:: Goal of the exercise ::
Update the text of the records below by replacing "Past Announcements" with "Earlier Announcements" and keeping everything else unchanged. Leave the pictures out of your answer.

:: Input data ::

———

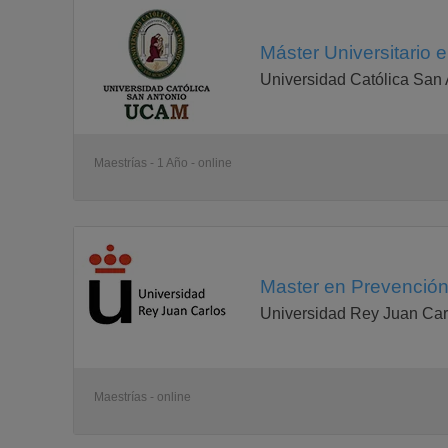
Máster Universitario 
Universidad Católica San 
Maestrías - 1 Año - online
Master en Prevención
Universidad Rey Juan Car
Maestrías - online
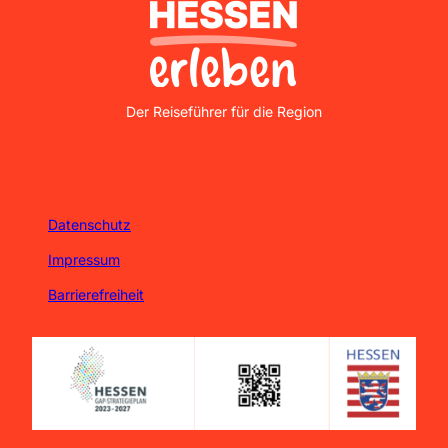
Nordhessen Erleben
Der Reiseführer für die Region
Datenschutz
Impressum
Barrierefreiheit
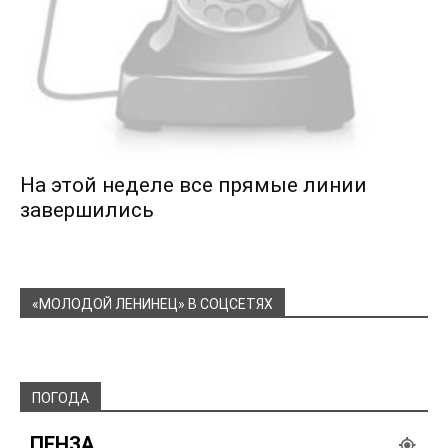
На этой неделе все прямые линии
завершились
«МОЛОДОЙ ЛЕНИНЕЦ» В СОЦСЕТЯХ
ПОГОДА
ПЕНЗА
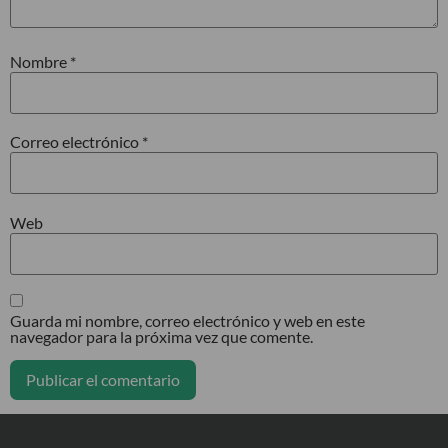
Nombre
*
Correo electrónico
*
Web
Guarda mi nombre, correo electrónico y web en este
navegador para la próxima vez que comente.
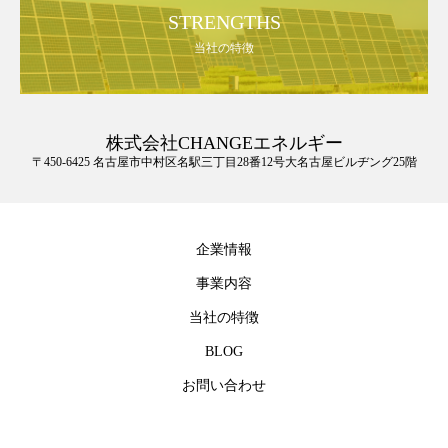
STRENGTHS
当社の特徴
株式会社CHANGEエネルギー
〒450-6425 名古屋市中村区名駅三丁目28番12号大名古屋ビルヂング25階
企業情報
事業内容
当社の特徴
BLOG
お問い合わせ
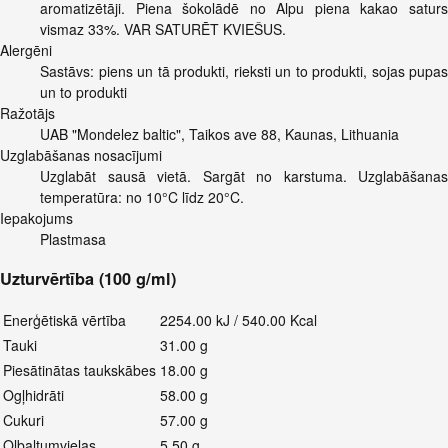
aromatizētāji. Piena šokolādē no Alpu piena kakao saturs
vismaz 33%. VAR SATURĒT KVIEŠUS.
Alergēni
Sastāvs: piens un tā produkti, rieksti un to produkti, sojas pupas
un to produkti
Ražotājs
UAB "Mondelez baltic", Taikos ave 88, Kaunas, Lithuania
Uzglabāšanas nosacījumi
Uzglabāt sausā vietā. Sargāt no karstuma. Uzglabāšanas
temperatūra: no 10°C līdz 20°C.
Iepakojums
Plastmasa
Uzturvērtība (100 g/ml)
Enerģētiskā vērtība
2254.00 kJ / 540.00 Kcal
Tauki
31.00 g
Piesātinātas taukskābes
18.00 g
Ogļhidrāti
58.00 g
Cukuri
57.00 g
Olbaltumvielas
5.50 g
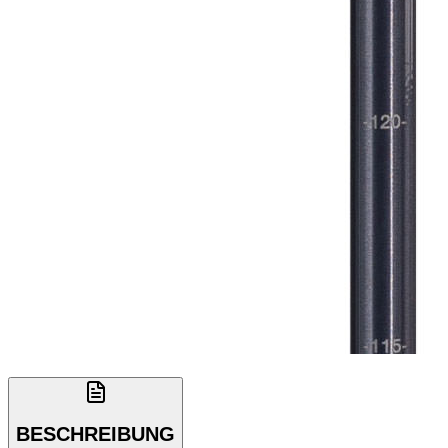
BESCHREIBUNG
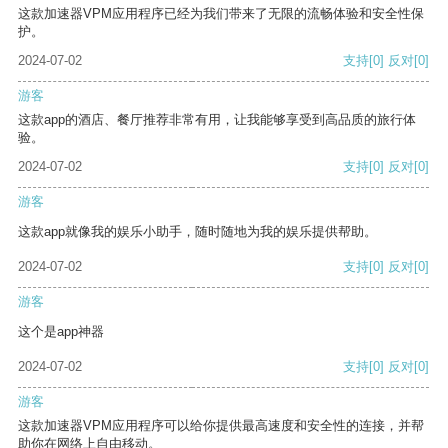
这款加速器VPM应用程序已经为我们带来了无限的流畅体验和安全性保
护。
2024-07-02
支持
[0]
反对
[0]
游客
这款app的酒店、餐厅推荐非常有用，让我能够享受到高品质的旅行体
验。
2024-07-02
支持
[0]
反对
[0]
游客
这款app就像我的娱乐小助手，随时随地为我的娱乐提供帮助。
2024-07-02
支持
[0]
反对
[0]
游客
这个是app神器
2024-07-02
支持
[0]
反对
[0]
游客
这款加速器VPM应用程序可以给你提供最高速度和安全性的连接，并帮
助你在网络上自由移动。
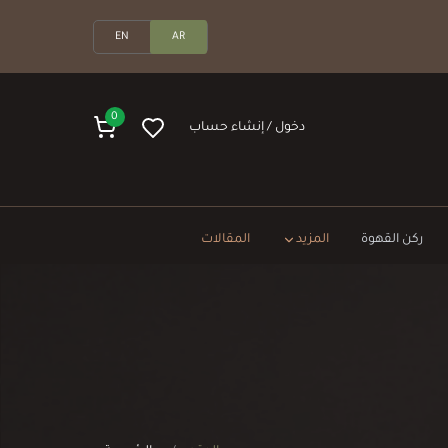
EN
AR
0
دخول / إنشاء حساب
ركن القهوة
المزيد
المقالات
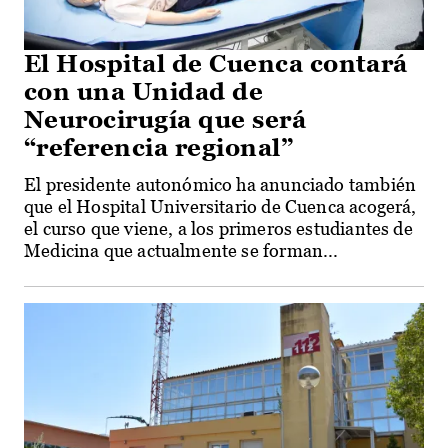
El Hospital de Cuenca contará
con una Unidad de
Neurocirugía que será
“referencia regional”
El presidente autonómico ha anunciado también
que el Hospital Universitario de Cuenca acogerá,
el curso que viene, a los primeros estudiantes de
Medicina que actualmente se forman...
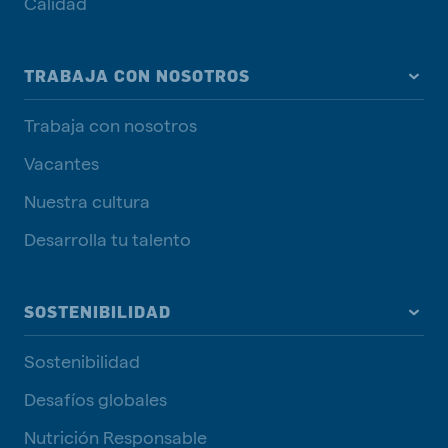
Calidad
TRABAJA CON NOSOTROS
Trabaja con nosotros
Vacantes
Nuestra cultura
Desarrolla tu talento
SOSTENIBILIDAD
Sostenibilidad
Desafíos globales
Nutrición Responsable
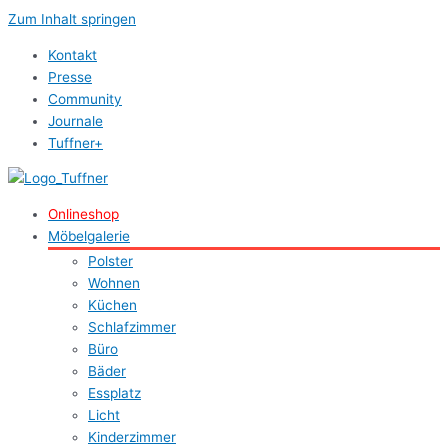
Zum Inhalt springen
Kontakt
Presse
Community
Journale
Tuffner+
Onlineshop
Möbelgalerie
Polster
Wohnen
Küchen
Schlafzimmer
Büro
Bäder
Essplatz
Licht
Kinderzimmer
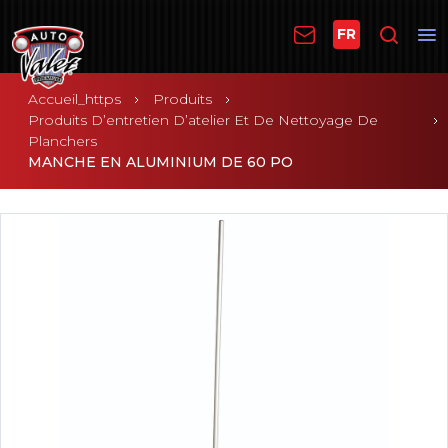
FR
Accueil_https
Produits
Produits D’entretien D’atelier Et De Nettoyage De
Planchers
MANCHE EN ALUMINIUM DE 60 PO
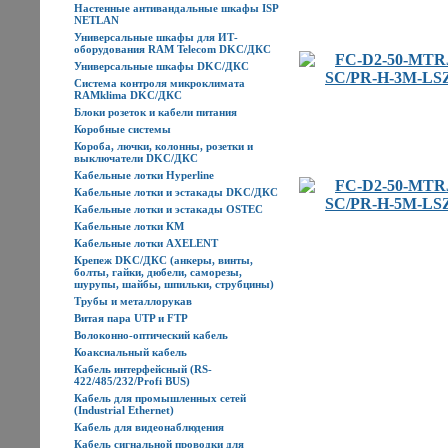
Настенные антивандальные шкафы ISP
NETLAN
Универсальные шкафы для ИТ-
оборудования RAM Telecom DKC/ДКС
Универсальные шкафы DKC/ДКС
Система контроля микроклимата
RAMklima DKC/ДКС
Блоки розеток и кабели питания
Коробные системы
Короба, лючки, колонны, розетки и
выключатели DKC/ДКС
Кабельные лотки Hyperline
Кабельные лотки и эстакады DKC/ДКС
Кабельные лотки и эстакады OSTEC
Кабельные лотки КМ
Кабельные лотки AXELENT
Крепеж DKC/ДКС (анкеры, винты,
болты, гайки, дюбели, саморезы,
шурупы, шайбы, шпильки, струбцины)
Трубы и металлорукав
Витая пара UTP и FTP
Волоконно-оптический кабель
Коаксиальный кабель
Кабель интерфейсный (RS-
422/485/232/Profi BUS)
Кабель для промышленных сетей
(Industrial Ethernet)
Кабель для видеонаблюдения
Кабель сигнальной проводки для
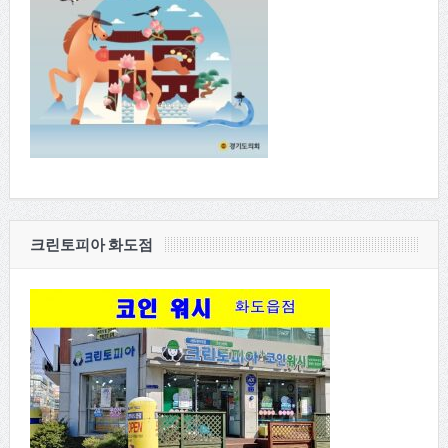
크린토피아 화도점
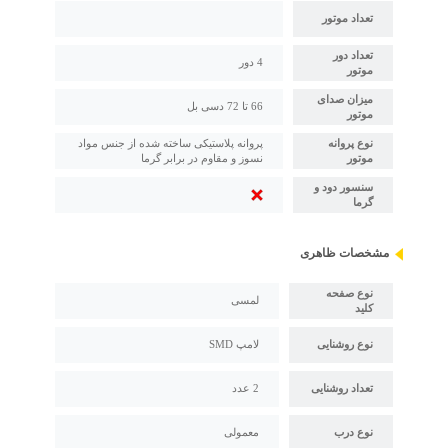
تعداد موتور
تعداد دور
4 دور
موتور
میزان صدای
66 تا 72 دسی بل
موتور
نوع پروانه
پروانه پلاستیکی ساخته شده از جنس مواد
موتور
نسوز و مقاوم در برابر گرما
سنسور دود و
گرما
مشخصات ظاهری
نوع صفحه
لمسی
کلید
نوع روشنایی
لامپ SMD
تعداد روشنایی
2 عدد
نوع درب
معمولی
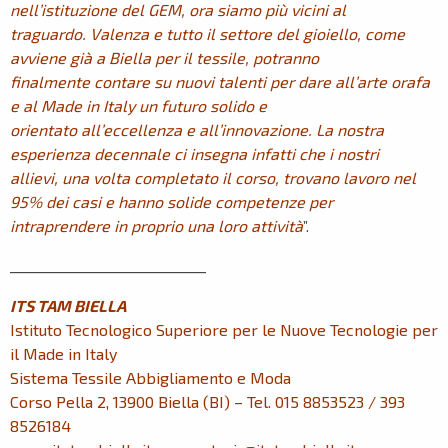
nell’istituzione del GEM, ora siamo più vicini al
traguardo. Valenza e tutto il settore del gioiello, come
avviene già a Biella per il tessile, potranno
finalmente contare su nuovi talenti per dare all’arte orafa
e al Made in Italy un futuro solido e
orientato all’eccellenza e all’innovazione. La nostra
esperienza decennale ci insegna infatti che i nostri
allievi, una volta completato il corso, trovano lavoro nel
95% dei casi e hanno solide competenze per
intraprendere in proprio una loro attività
”.
____________________________
ITS TAM BIELLA
Istituto Tecnologico Superiore per le Nuove Tecnologie per
il Made in Italy
Sistema Tessile Abbigliamento e Moda
Corso Pella 2, 13900 Biella (BI) – Tel. 015 8853523 / 393
8526184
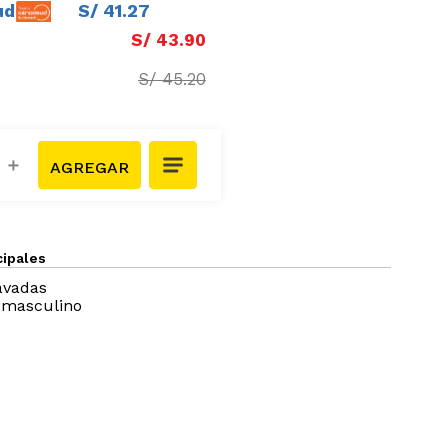
ud
S/
41
.
27
S/
43
.
90
S/
45
.
20
＋
cipales
avadas
y masculino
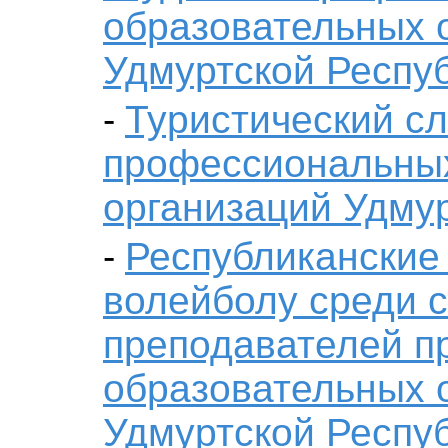
образовательных 
Удмуртской Респу
Туристический сл
-
профессиональны
организаций Удму
Республиканские
-
волейболу среди с
преподавателей 
образовательных 
Удмуртской Респу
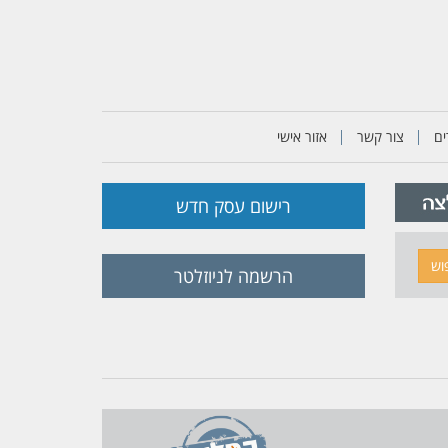
ם
צור קשר
אזור אישי
רישום עסק חדש
וש
הרשמה לניוזלטר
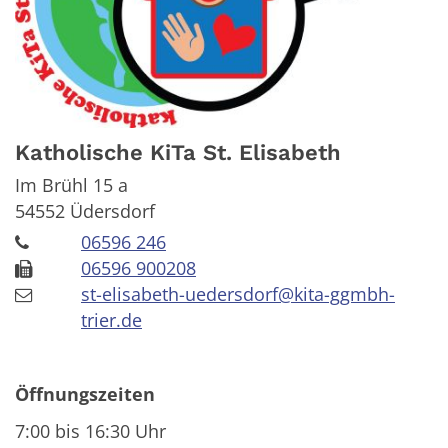
Katholische KiTa St. Elisabeth
Im Brühl 15 a
54552
Üdersdorf
06596 246
06596 900208
st-elisabeth-uedersdorf@kita-ggmbh-
trier.de
Öffnungszeiten
7:00 bis 16:30 Uhr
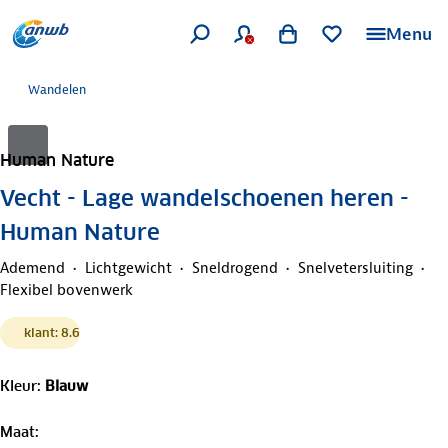
Menu
Wandelen
Human Nature
Vecht - Lage wandelschoenen heren -
Human Nature
Ademend
Lichtgewicht
Sneldrogend
Snelvetersluiting
Flexibel bovenwerk
klant: 8.6
Kleur
:
Blauw
Maat
:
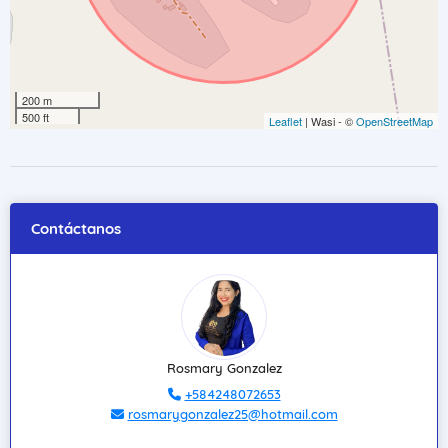
200 m
500 ft
Leaflet
| Wasi - ©
OpenStreetMap
Contáctanos
Rosmary Gonzalez
+584248072653
rosmarygonzalez25@hotmail.com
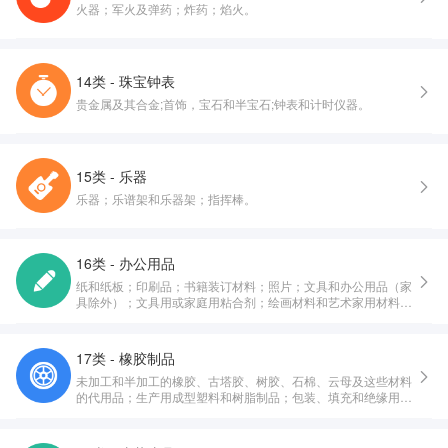
火器；军火及弹药；炸药；焰火。
14类 - 珠宝钟表
贵金属及其合金;首饰，宝石和半宝石;钟表和计时仪器。
15类 - 乐器
乐器；乐谱架和乐器架；指挥棒。
16类 - 办公用品
纸和纸板；印刷品；书籍装订材料；照片；文具和办公用品（家
具除外）；文具用或家庭用粘合剂；绘画材料和艺术家用材料；
画笔；教育或教学用品；包装和打包用塑料纸、塑料膜和塑料
袋；印刷铅字，印版。
17类 - 橡胶制品
未加工和半加工的橡胶、古塔胶、树胶、石棉、云母及这些材料
的代用品；生产用成型塑料和树脂制品；包装、填充和绝缘用材
料；非金属软管和非金属柔性管。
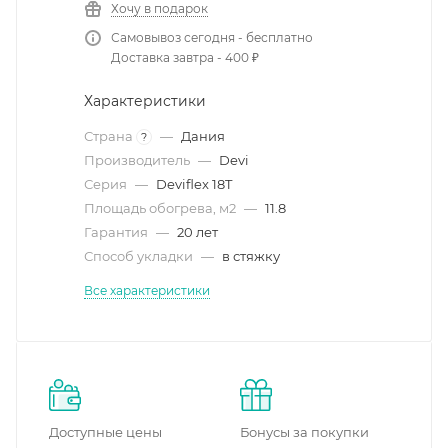
Хочу в подарок
Самовывоз сегодня - бесплатно
Доставка завтра - 400 ₽
Характеристики
Страна
—
Дания
?
Производитель
—
Devi
Серия
—
Deviflex 18T
Площадь обогрева, м2
—
11.8
Гарантия
—
20 лет
Способ укладки
—
в стяжку
Все характеристики
Доступные цены
Бонусы за покупки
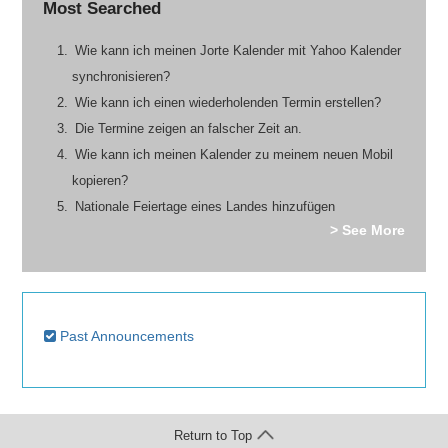
Most Searched
Wie kann ich meinen Jorte Kalender mit Yahoo Kalender
synchronisieren?
Wie kann ich einen wiederholenden Termin erstellen?
Die Termine zeigen an falscher Zeit an.
Wie kann ich meinen Kalender zu meinem neuen Mobil
kopieren?
Nationale Feiertage eines Landes hinzufügen
> See More
Past Announcements
Return to Top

———

:: Written solution ::
Máster Universitario 
Universidad Católica San 
Maestrías - 1 Año - online
Master en Prevención
Universidad Rey Juan Car
Maestrías - online
Nordhessen Erleben
Der Reiseführer für die Region
Datenschutz
Impressum
Barrierefreiheit
На этой неделе все прямые линии
завершились
«МОЛОДОЙ ЛЕНИНЕЦ» В СОЦСЕТЯХ
ПОГОДА
ПЕНЗА
Nombre
*
Correo electrónico
*
Web
Guarda mi nombre, correo electrónico y web en este
navegador para la próxima vez que comente.
STRENGTHS
当社の特徴
株式会社CHANGEエネルギー
〒450-6425 名古屋市中村区名駅三丁目28番12号大名古屋ビルヂング25階
企業情報
事業内容
当社の特徴
BLOG
お問い合わせ
aromatizētāji. Piena šokolādē no Alpu piena kakao saturs
vismaz 33%. VAR SATURĒT KVIEŠUS.
Alergēni
Sastāvs: piens un tā produkti, rieksti un to produkti, sojas pupas
un to produkti
Ražotājs
UAB "Mondelez baltic", Taikos ave 88, Kaunas, Lithuania
Uzglabāšanas nosacījumi
Uzglabāt sausā vietā. Sargāt no karstuma. Uzglabāšanas
temperatūra: no 10°C līdz 20°C.
Iepakojums
Plastmasa
Uzturvērtība (100 g/ml)
Enerģētiskā vērtība
2254.00 kJ / 540.00 Kcal
Tauki
31.00 g
Piesātinātas taukskābes
18.00 g
Ogļhidrāti
58.00 g
Cukuri
57.00 g
Olbaltumvielas
5.50 g
BESCHREIBUNG
这款加速器VPM应用程序已经为我们带来了无限的流畅体验和安全性保
护。
2024-07-02
支持
[0]
反对
[0]
游客
这款app的酒店、餐厅推荐非常有用，让我能够享受到高品质的旅行体
验。
2024-07-02
支持
[0]
反对
[0]
游客
这款app就像我的娱乐小助手，随时随地为我的娱乐提供帮助。
2024-07-02
支持
[0]
反对
[0]
游客
这个是app神器
2024-07-02
支持
[0]
反对
[0]
游客
这款加速器VPM应用程序可以给你提供最高速度和安全性的连接，并帮
助你在网络上自由移动。
EN
AR
0
دخول / إنشاء حساب
ركن القهوة
المزيد
المقالات
El Hospital de Cuenca contará
con una Unidad de
Neurocirugía que será
“referencia regional”
El presidente autonómico ha anunciado también
que el Hospital Universitario de Cuenca acogerá,
el curso que viene, a los primeros estudiantes de
Medicina que actualmente se forman...
Calidad
TRABAJA CON NOSOTROS
Trabaja con nosotros
Vacantes
Nuestra cultura
Desarrolla tu talento
SOSTENIBILIDAD
Sostenibilidad
Desafíos globales
Nutrición Responsable
Zum Inhalt springen
Kontakt
Presse
Community
Journale
Tuffner+
Onlineshop
Möbelgalerie
Polster
Wohnen
Küchen
Schlafzimmer
Büro
Bäder
Essplatz
Licht
Kinderzimmer
FR
Accueil_https
Produits
Produits D’entretien D’atelier Et De Nettoyage De
Planchers
MANCHE EN ALUMINIUM DE 60 PO
Настенные антивандальные шкафы ISP
NETLAN
Универсальные шкафы для ИТ-
оборудования RAM Telecom DKC/ДКС
Универсальные шкафы DKC/ДКС
Система контроля микроклимата
RAMklima DKC/ДКС
Блоки розеток и кабели питания
Коробные системы
Короба, лючки, колонны, розетки и
выключатели DKC/ДКС
Кабельные лотки Hyperline
Кабельные лотки и эстакады DKC/ДКС
Кабельные лотки и эстакады OSTEC
Кабельные лотки КМ
Кабельные лотки AXELENT
Крепеж DKC/ДКС (анкеры, винты,
болты, гайки, дюбели, саморезы,
шурупы, шайбы, шпильки, струбцины)
Трубы и металлорукав
Витая пара UTP и FTP
Волоконно-оптический кабель
Коаксиальный кабель
Кабель интерфейсный (RS-
422/485/232/Profi BUS)
Кабель для промышленных сетей
(Industrial Ethernet)
Кабель для видеонаблюдения
Кабель сигнальной проводки для
크린토피아 화도점
تعداد موتور
تعداد دور
4 دور
موتور
میزان صدای
66 تا 72 دسی بل
موتور
نوع پروانه
پروانه پلاستیکی ساخته شده از جنس مواد
موتور
نسوز و مقاوم در برابر گرما
سنسور دود و
گرما
مشخصات ظاهری
نوع صفحه
لمسی
کلید
نوع روشنایی
لامپ SMD
تعداد روشنایی
2 عدد
نوع درب
معمولی
nell’istituzione del GEM, ora siamo più vicini al
traguardo. Valenza e tutto il settore del gioiello, come
avviene già a Biella per il tessile, potranno
finalmente contare su nuovi talenti per dare all’arte orafa
e al Made in Italy un futuro solido e
orientato all’eccellenza e all’innovazione. La nostra
esperienza decennale ci insegna infatti che i nostri
allievi, una volta completato il corso, trovano lavoro nel
95% dei casi e hanno solide competenze per
intraprendere in proprio una loro attività
”.
____________________________
ITS TAM BIELLA
Istituto Tecnologico Superiore per le Nuove Tecnologie per
il Made in Italy
Sistema Tessile Abbigliamento e Moda
Corso Pella 2, 13900 Biella (BI) – Tel. 015 8853523 / 393
8526184
ud
S/
41
.
27
S/
43
.
90
S/
45
.
20
＋
cipales
avadas
y masculino
образовательных 
Удмуртской Респу
Туристический сл
-
профессиональны
организаций Удму
Республиканские
-
волейболу среди с
преподавателей 
образовательных 
Удмуртской Респу
ם
צור קשר
אזור אישי
רישום עסק חדש
וש
הרשמה לניוזלטר
Katholische KiTa St. Elisabeth
Im Brühl 15 a
54552
Üdersdorf
06596 246
06596 900208
st-elisabeth-uedersdorf@kita-ggmbh-
trier.de
Öffnungszeiten
7:00 bis 16:30 Uhr
Menu
Wandelen
Human Nature
Vecht - Lage wandelschoenen heren -
Human Nature
Ademend
Lichtgewicht
Sneldrogend
Snelvetersluiting
Flexibel bovenwerk
klant: 8.6
Kleur
:
Blauw
Maat
:
200 m
500 ft
Leaflet
| Wasi - ©
OpenStreetMap
Contáctanos
Rosmary Gonzalez
+584248072653
rosmarygonzalez25@hotmail.com
火器；军火及弹药；炸药；焰火。
14类 - 珠宝钟表
贵金属及其合金;首饰，宝石和半宝石;钟表和计时仪器。
15类 - 乐器
乐器；乐谱架和乐器架；指挥棒。
16类 - 办公用品
纸和纸板；印刷品；书籍装订材料；照片；文具和办公用品（家
具除外）；文具用或家庭用粘合剂；绘画材料和艺术家用材料；
画笔；教育或教学用品；包装和打包用塑料纸、塑料膜和塑料
袋；印刷铅字，印版。
17类 - 橡胶制品
未加工和半加工的橡胶、古塔胶、树胶、石棉、云母及这些材料
的代用品；生产用成型塑料和树脂制品；包装、填充和绝缘用材
料；非金属软管和非金属柔性管。
Хочу в подарок
Самовывоз сегодня - бесплатно
Доставка завтра - 400 ₽
Характеристики
Страна
—
Дания
?
Производитель
—
Devi
Серия
—
Deviflex 18T
Площадь обогрева, м2
—
11.8
Гарантия
—
20 лет
Способ укладки
—
в стяжку
Все характеристики
Доступные цены
Бонусы за покупки
Most Searched
Wie kann ich meinen Jorte Kalender mit Yahoo Kalender
synchronisieren?
Wie kann ich einen wiederholenden Termin erstellen?
Die Termine zeigen an falscher Zeit an.
Wie kann ich meinen Kalender zu meinem neuen Mobil
kopieren?
Nationale Feiertage eines Landes hinzufügen
> See More
Earlier Announcements
Return to Top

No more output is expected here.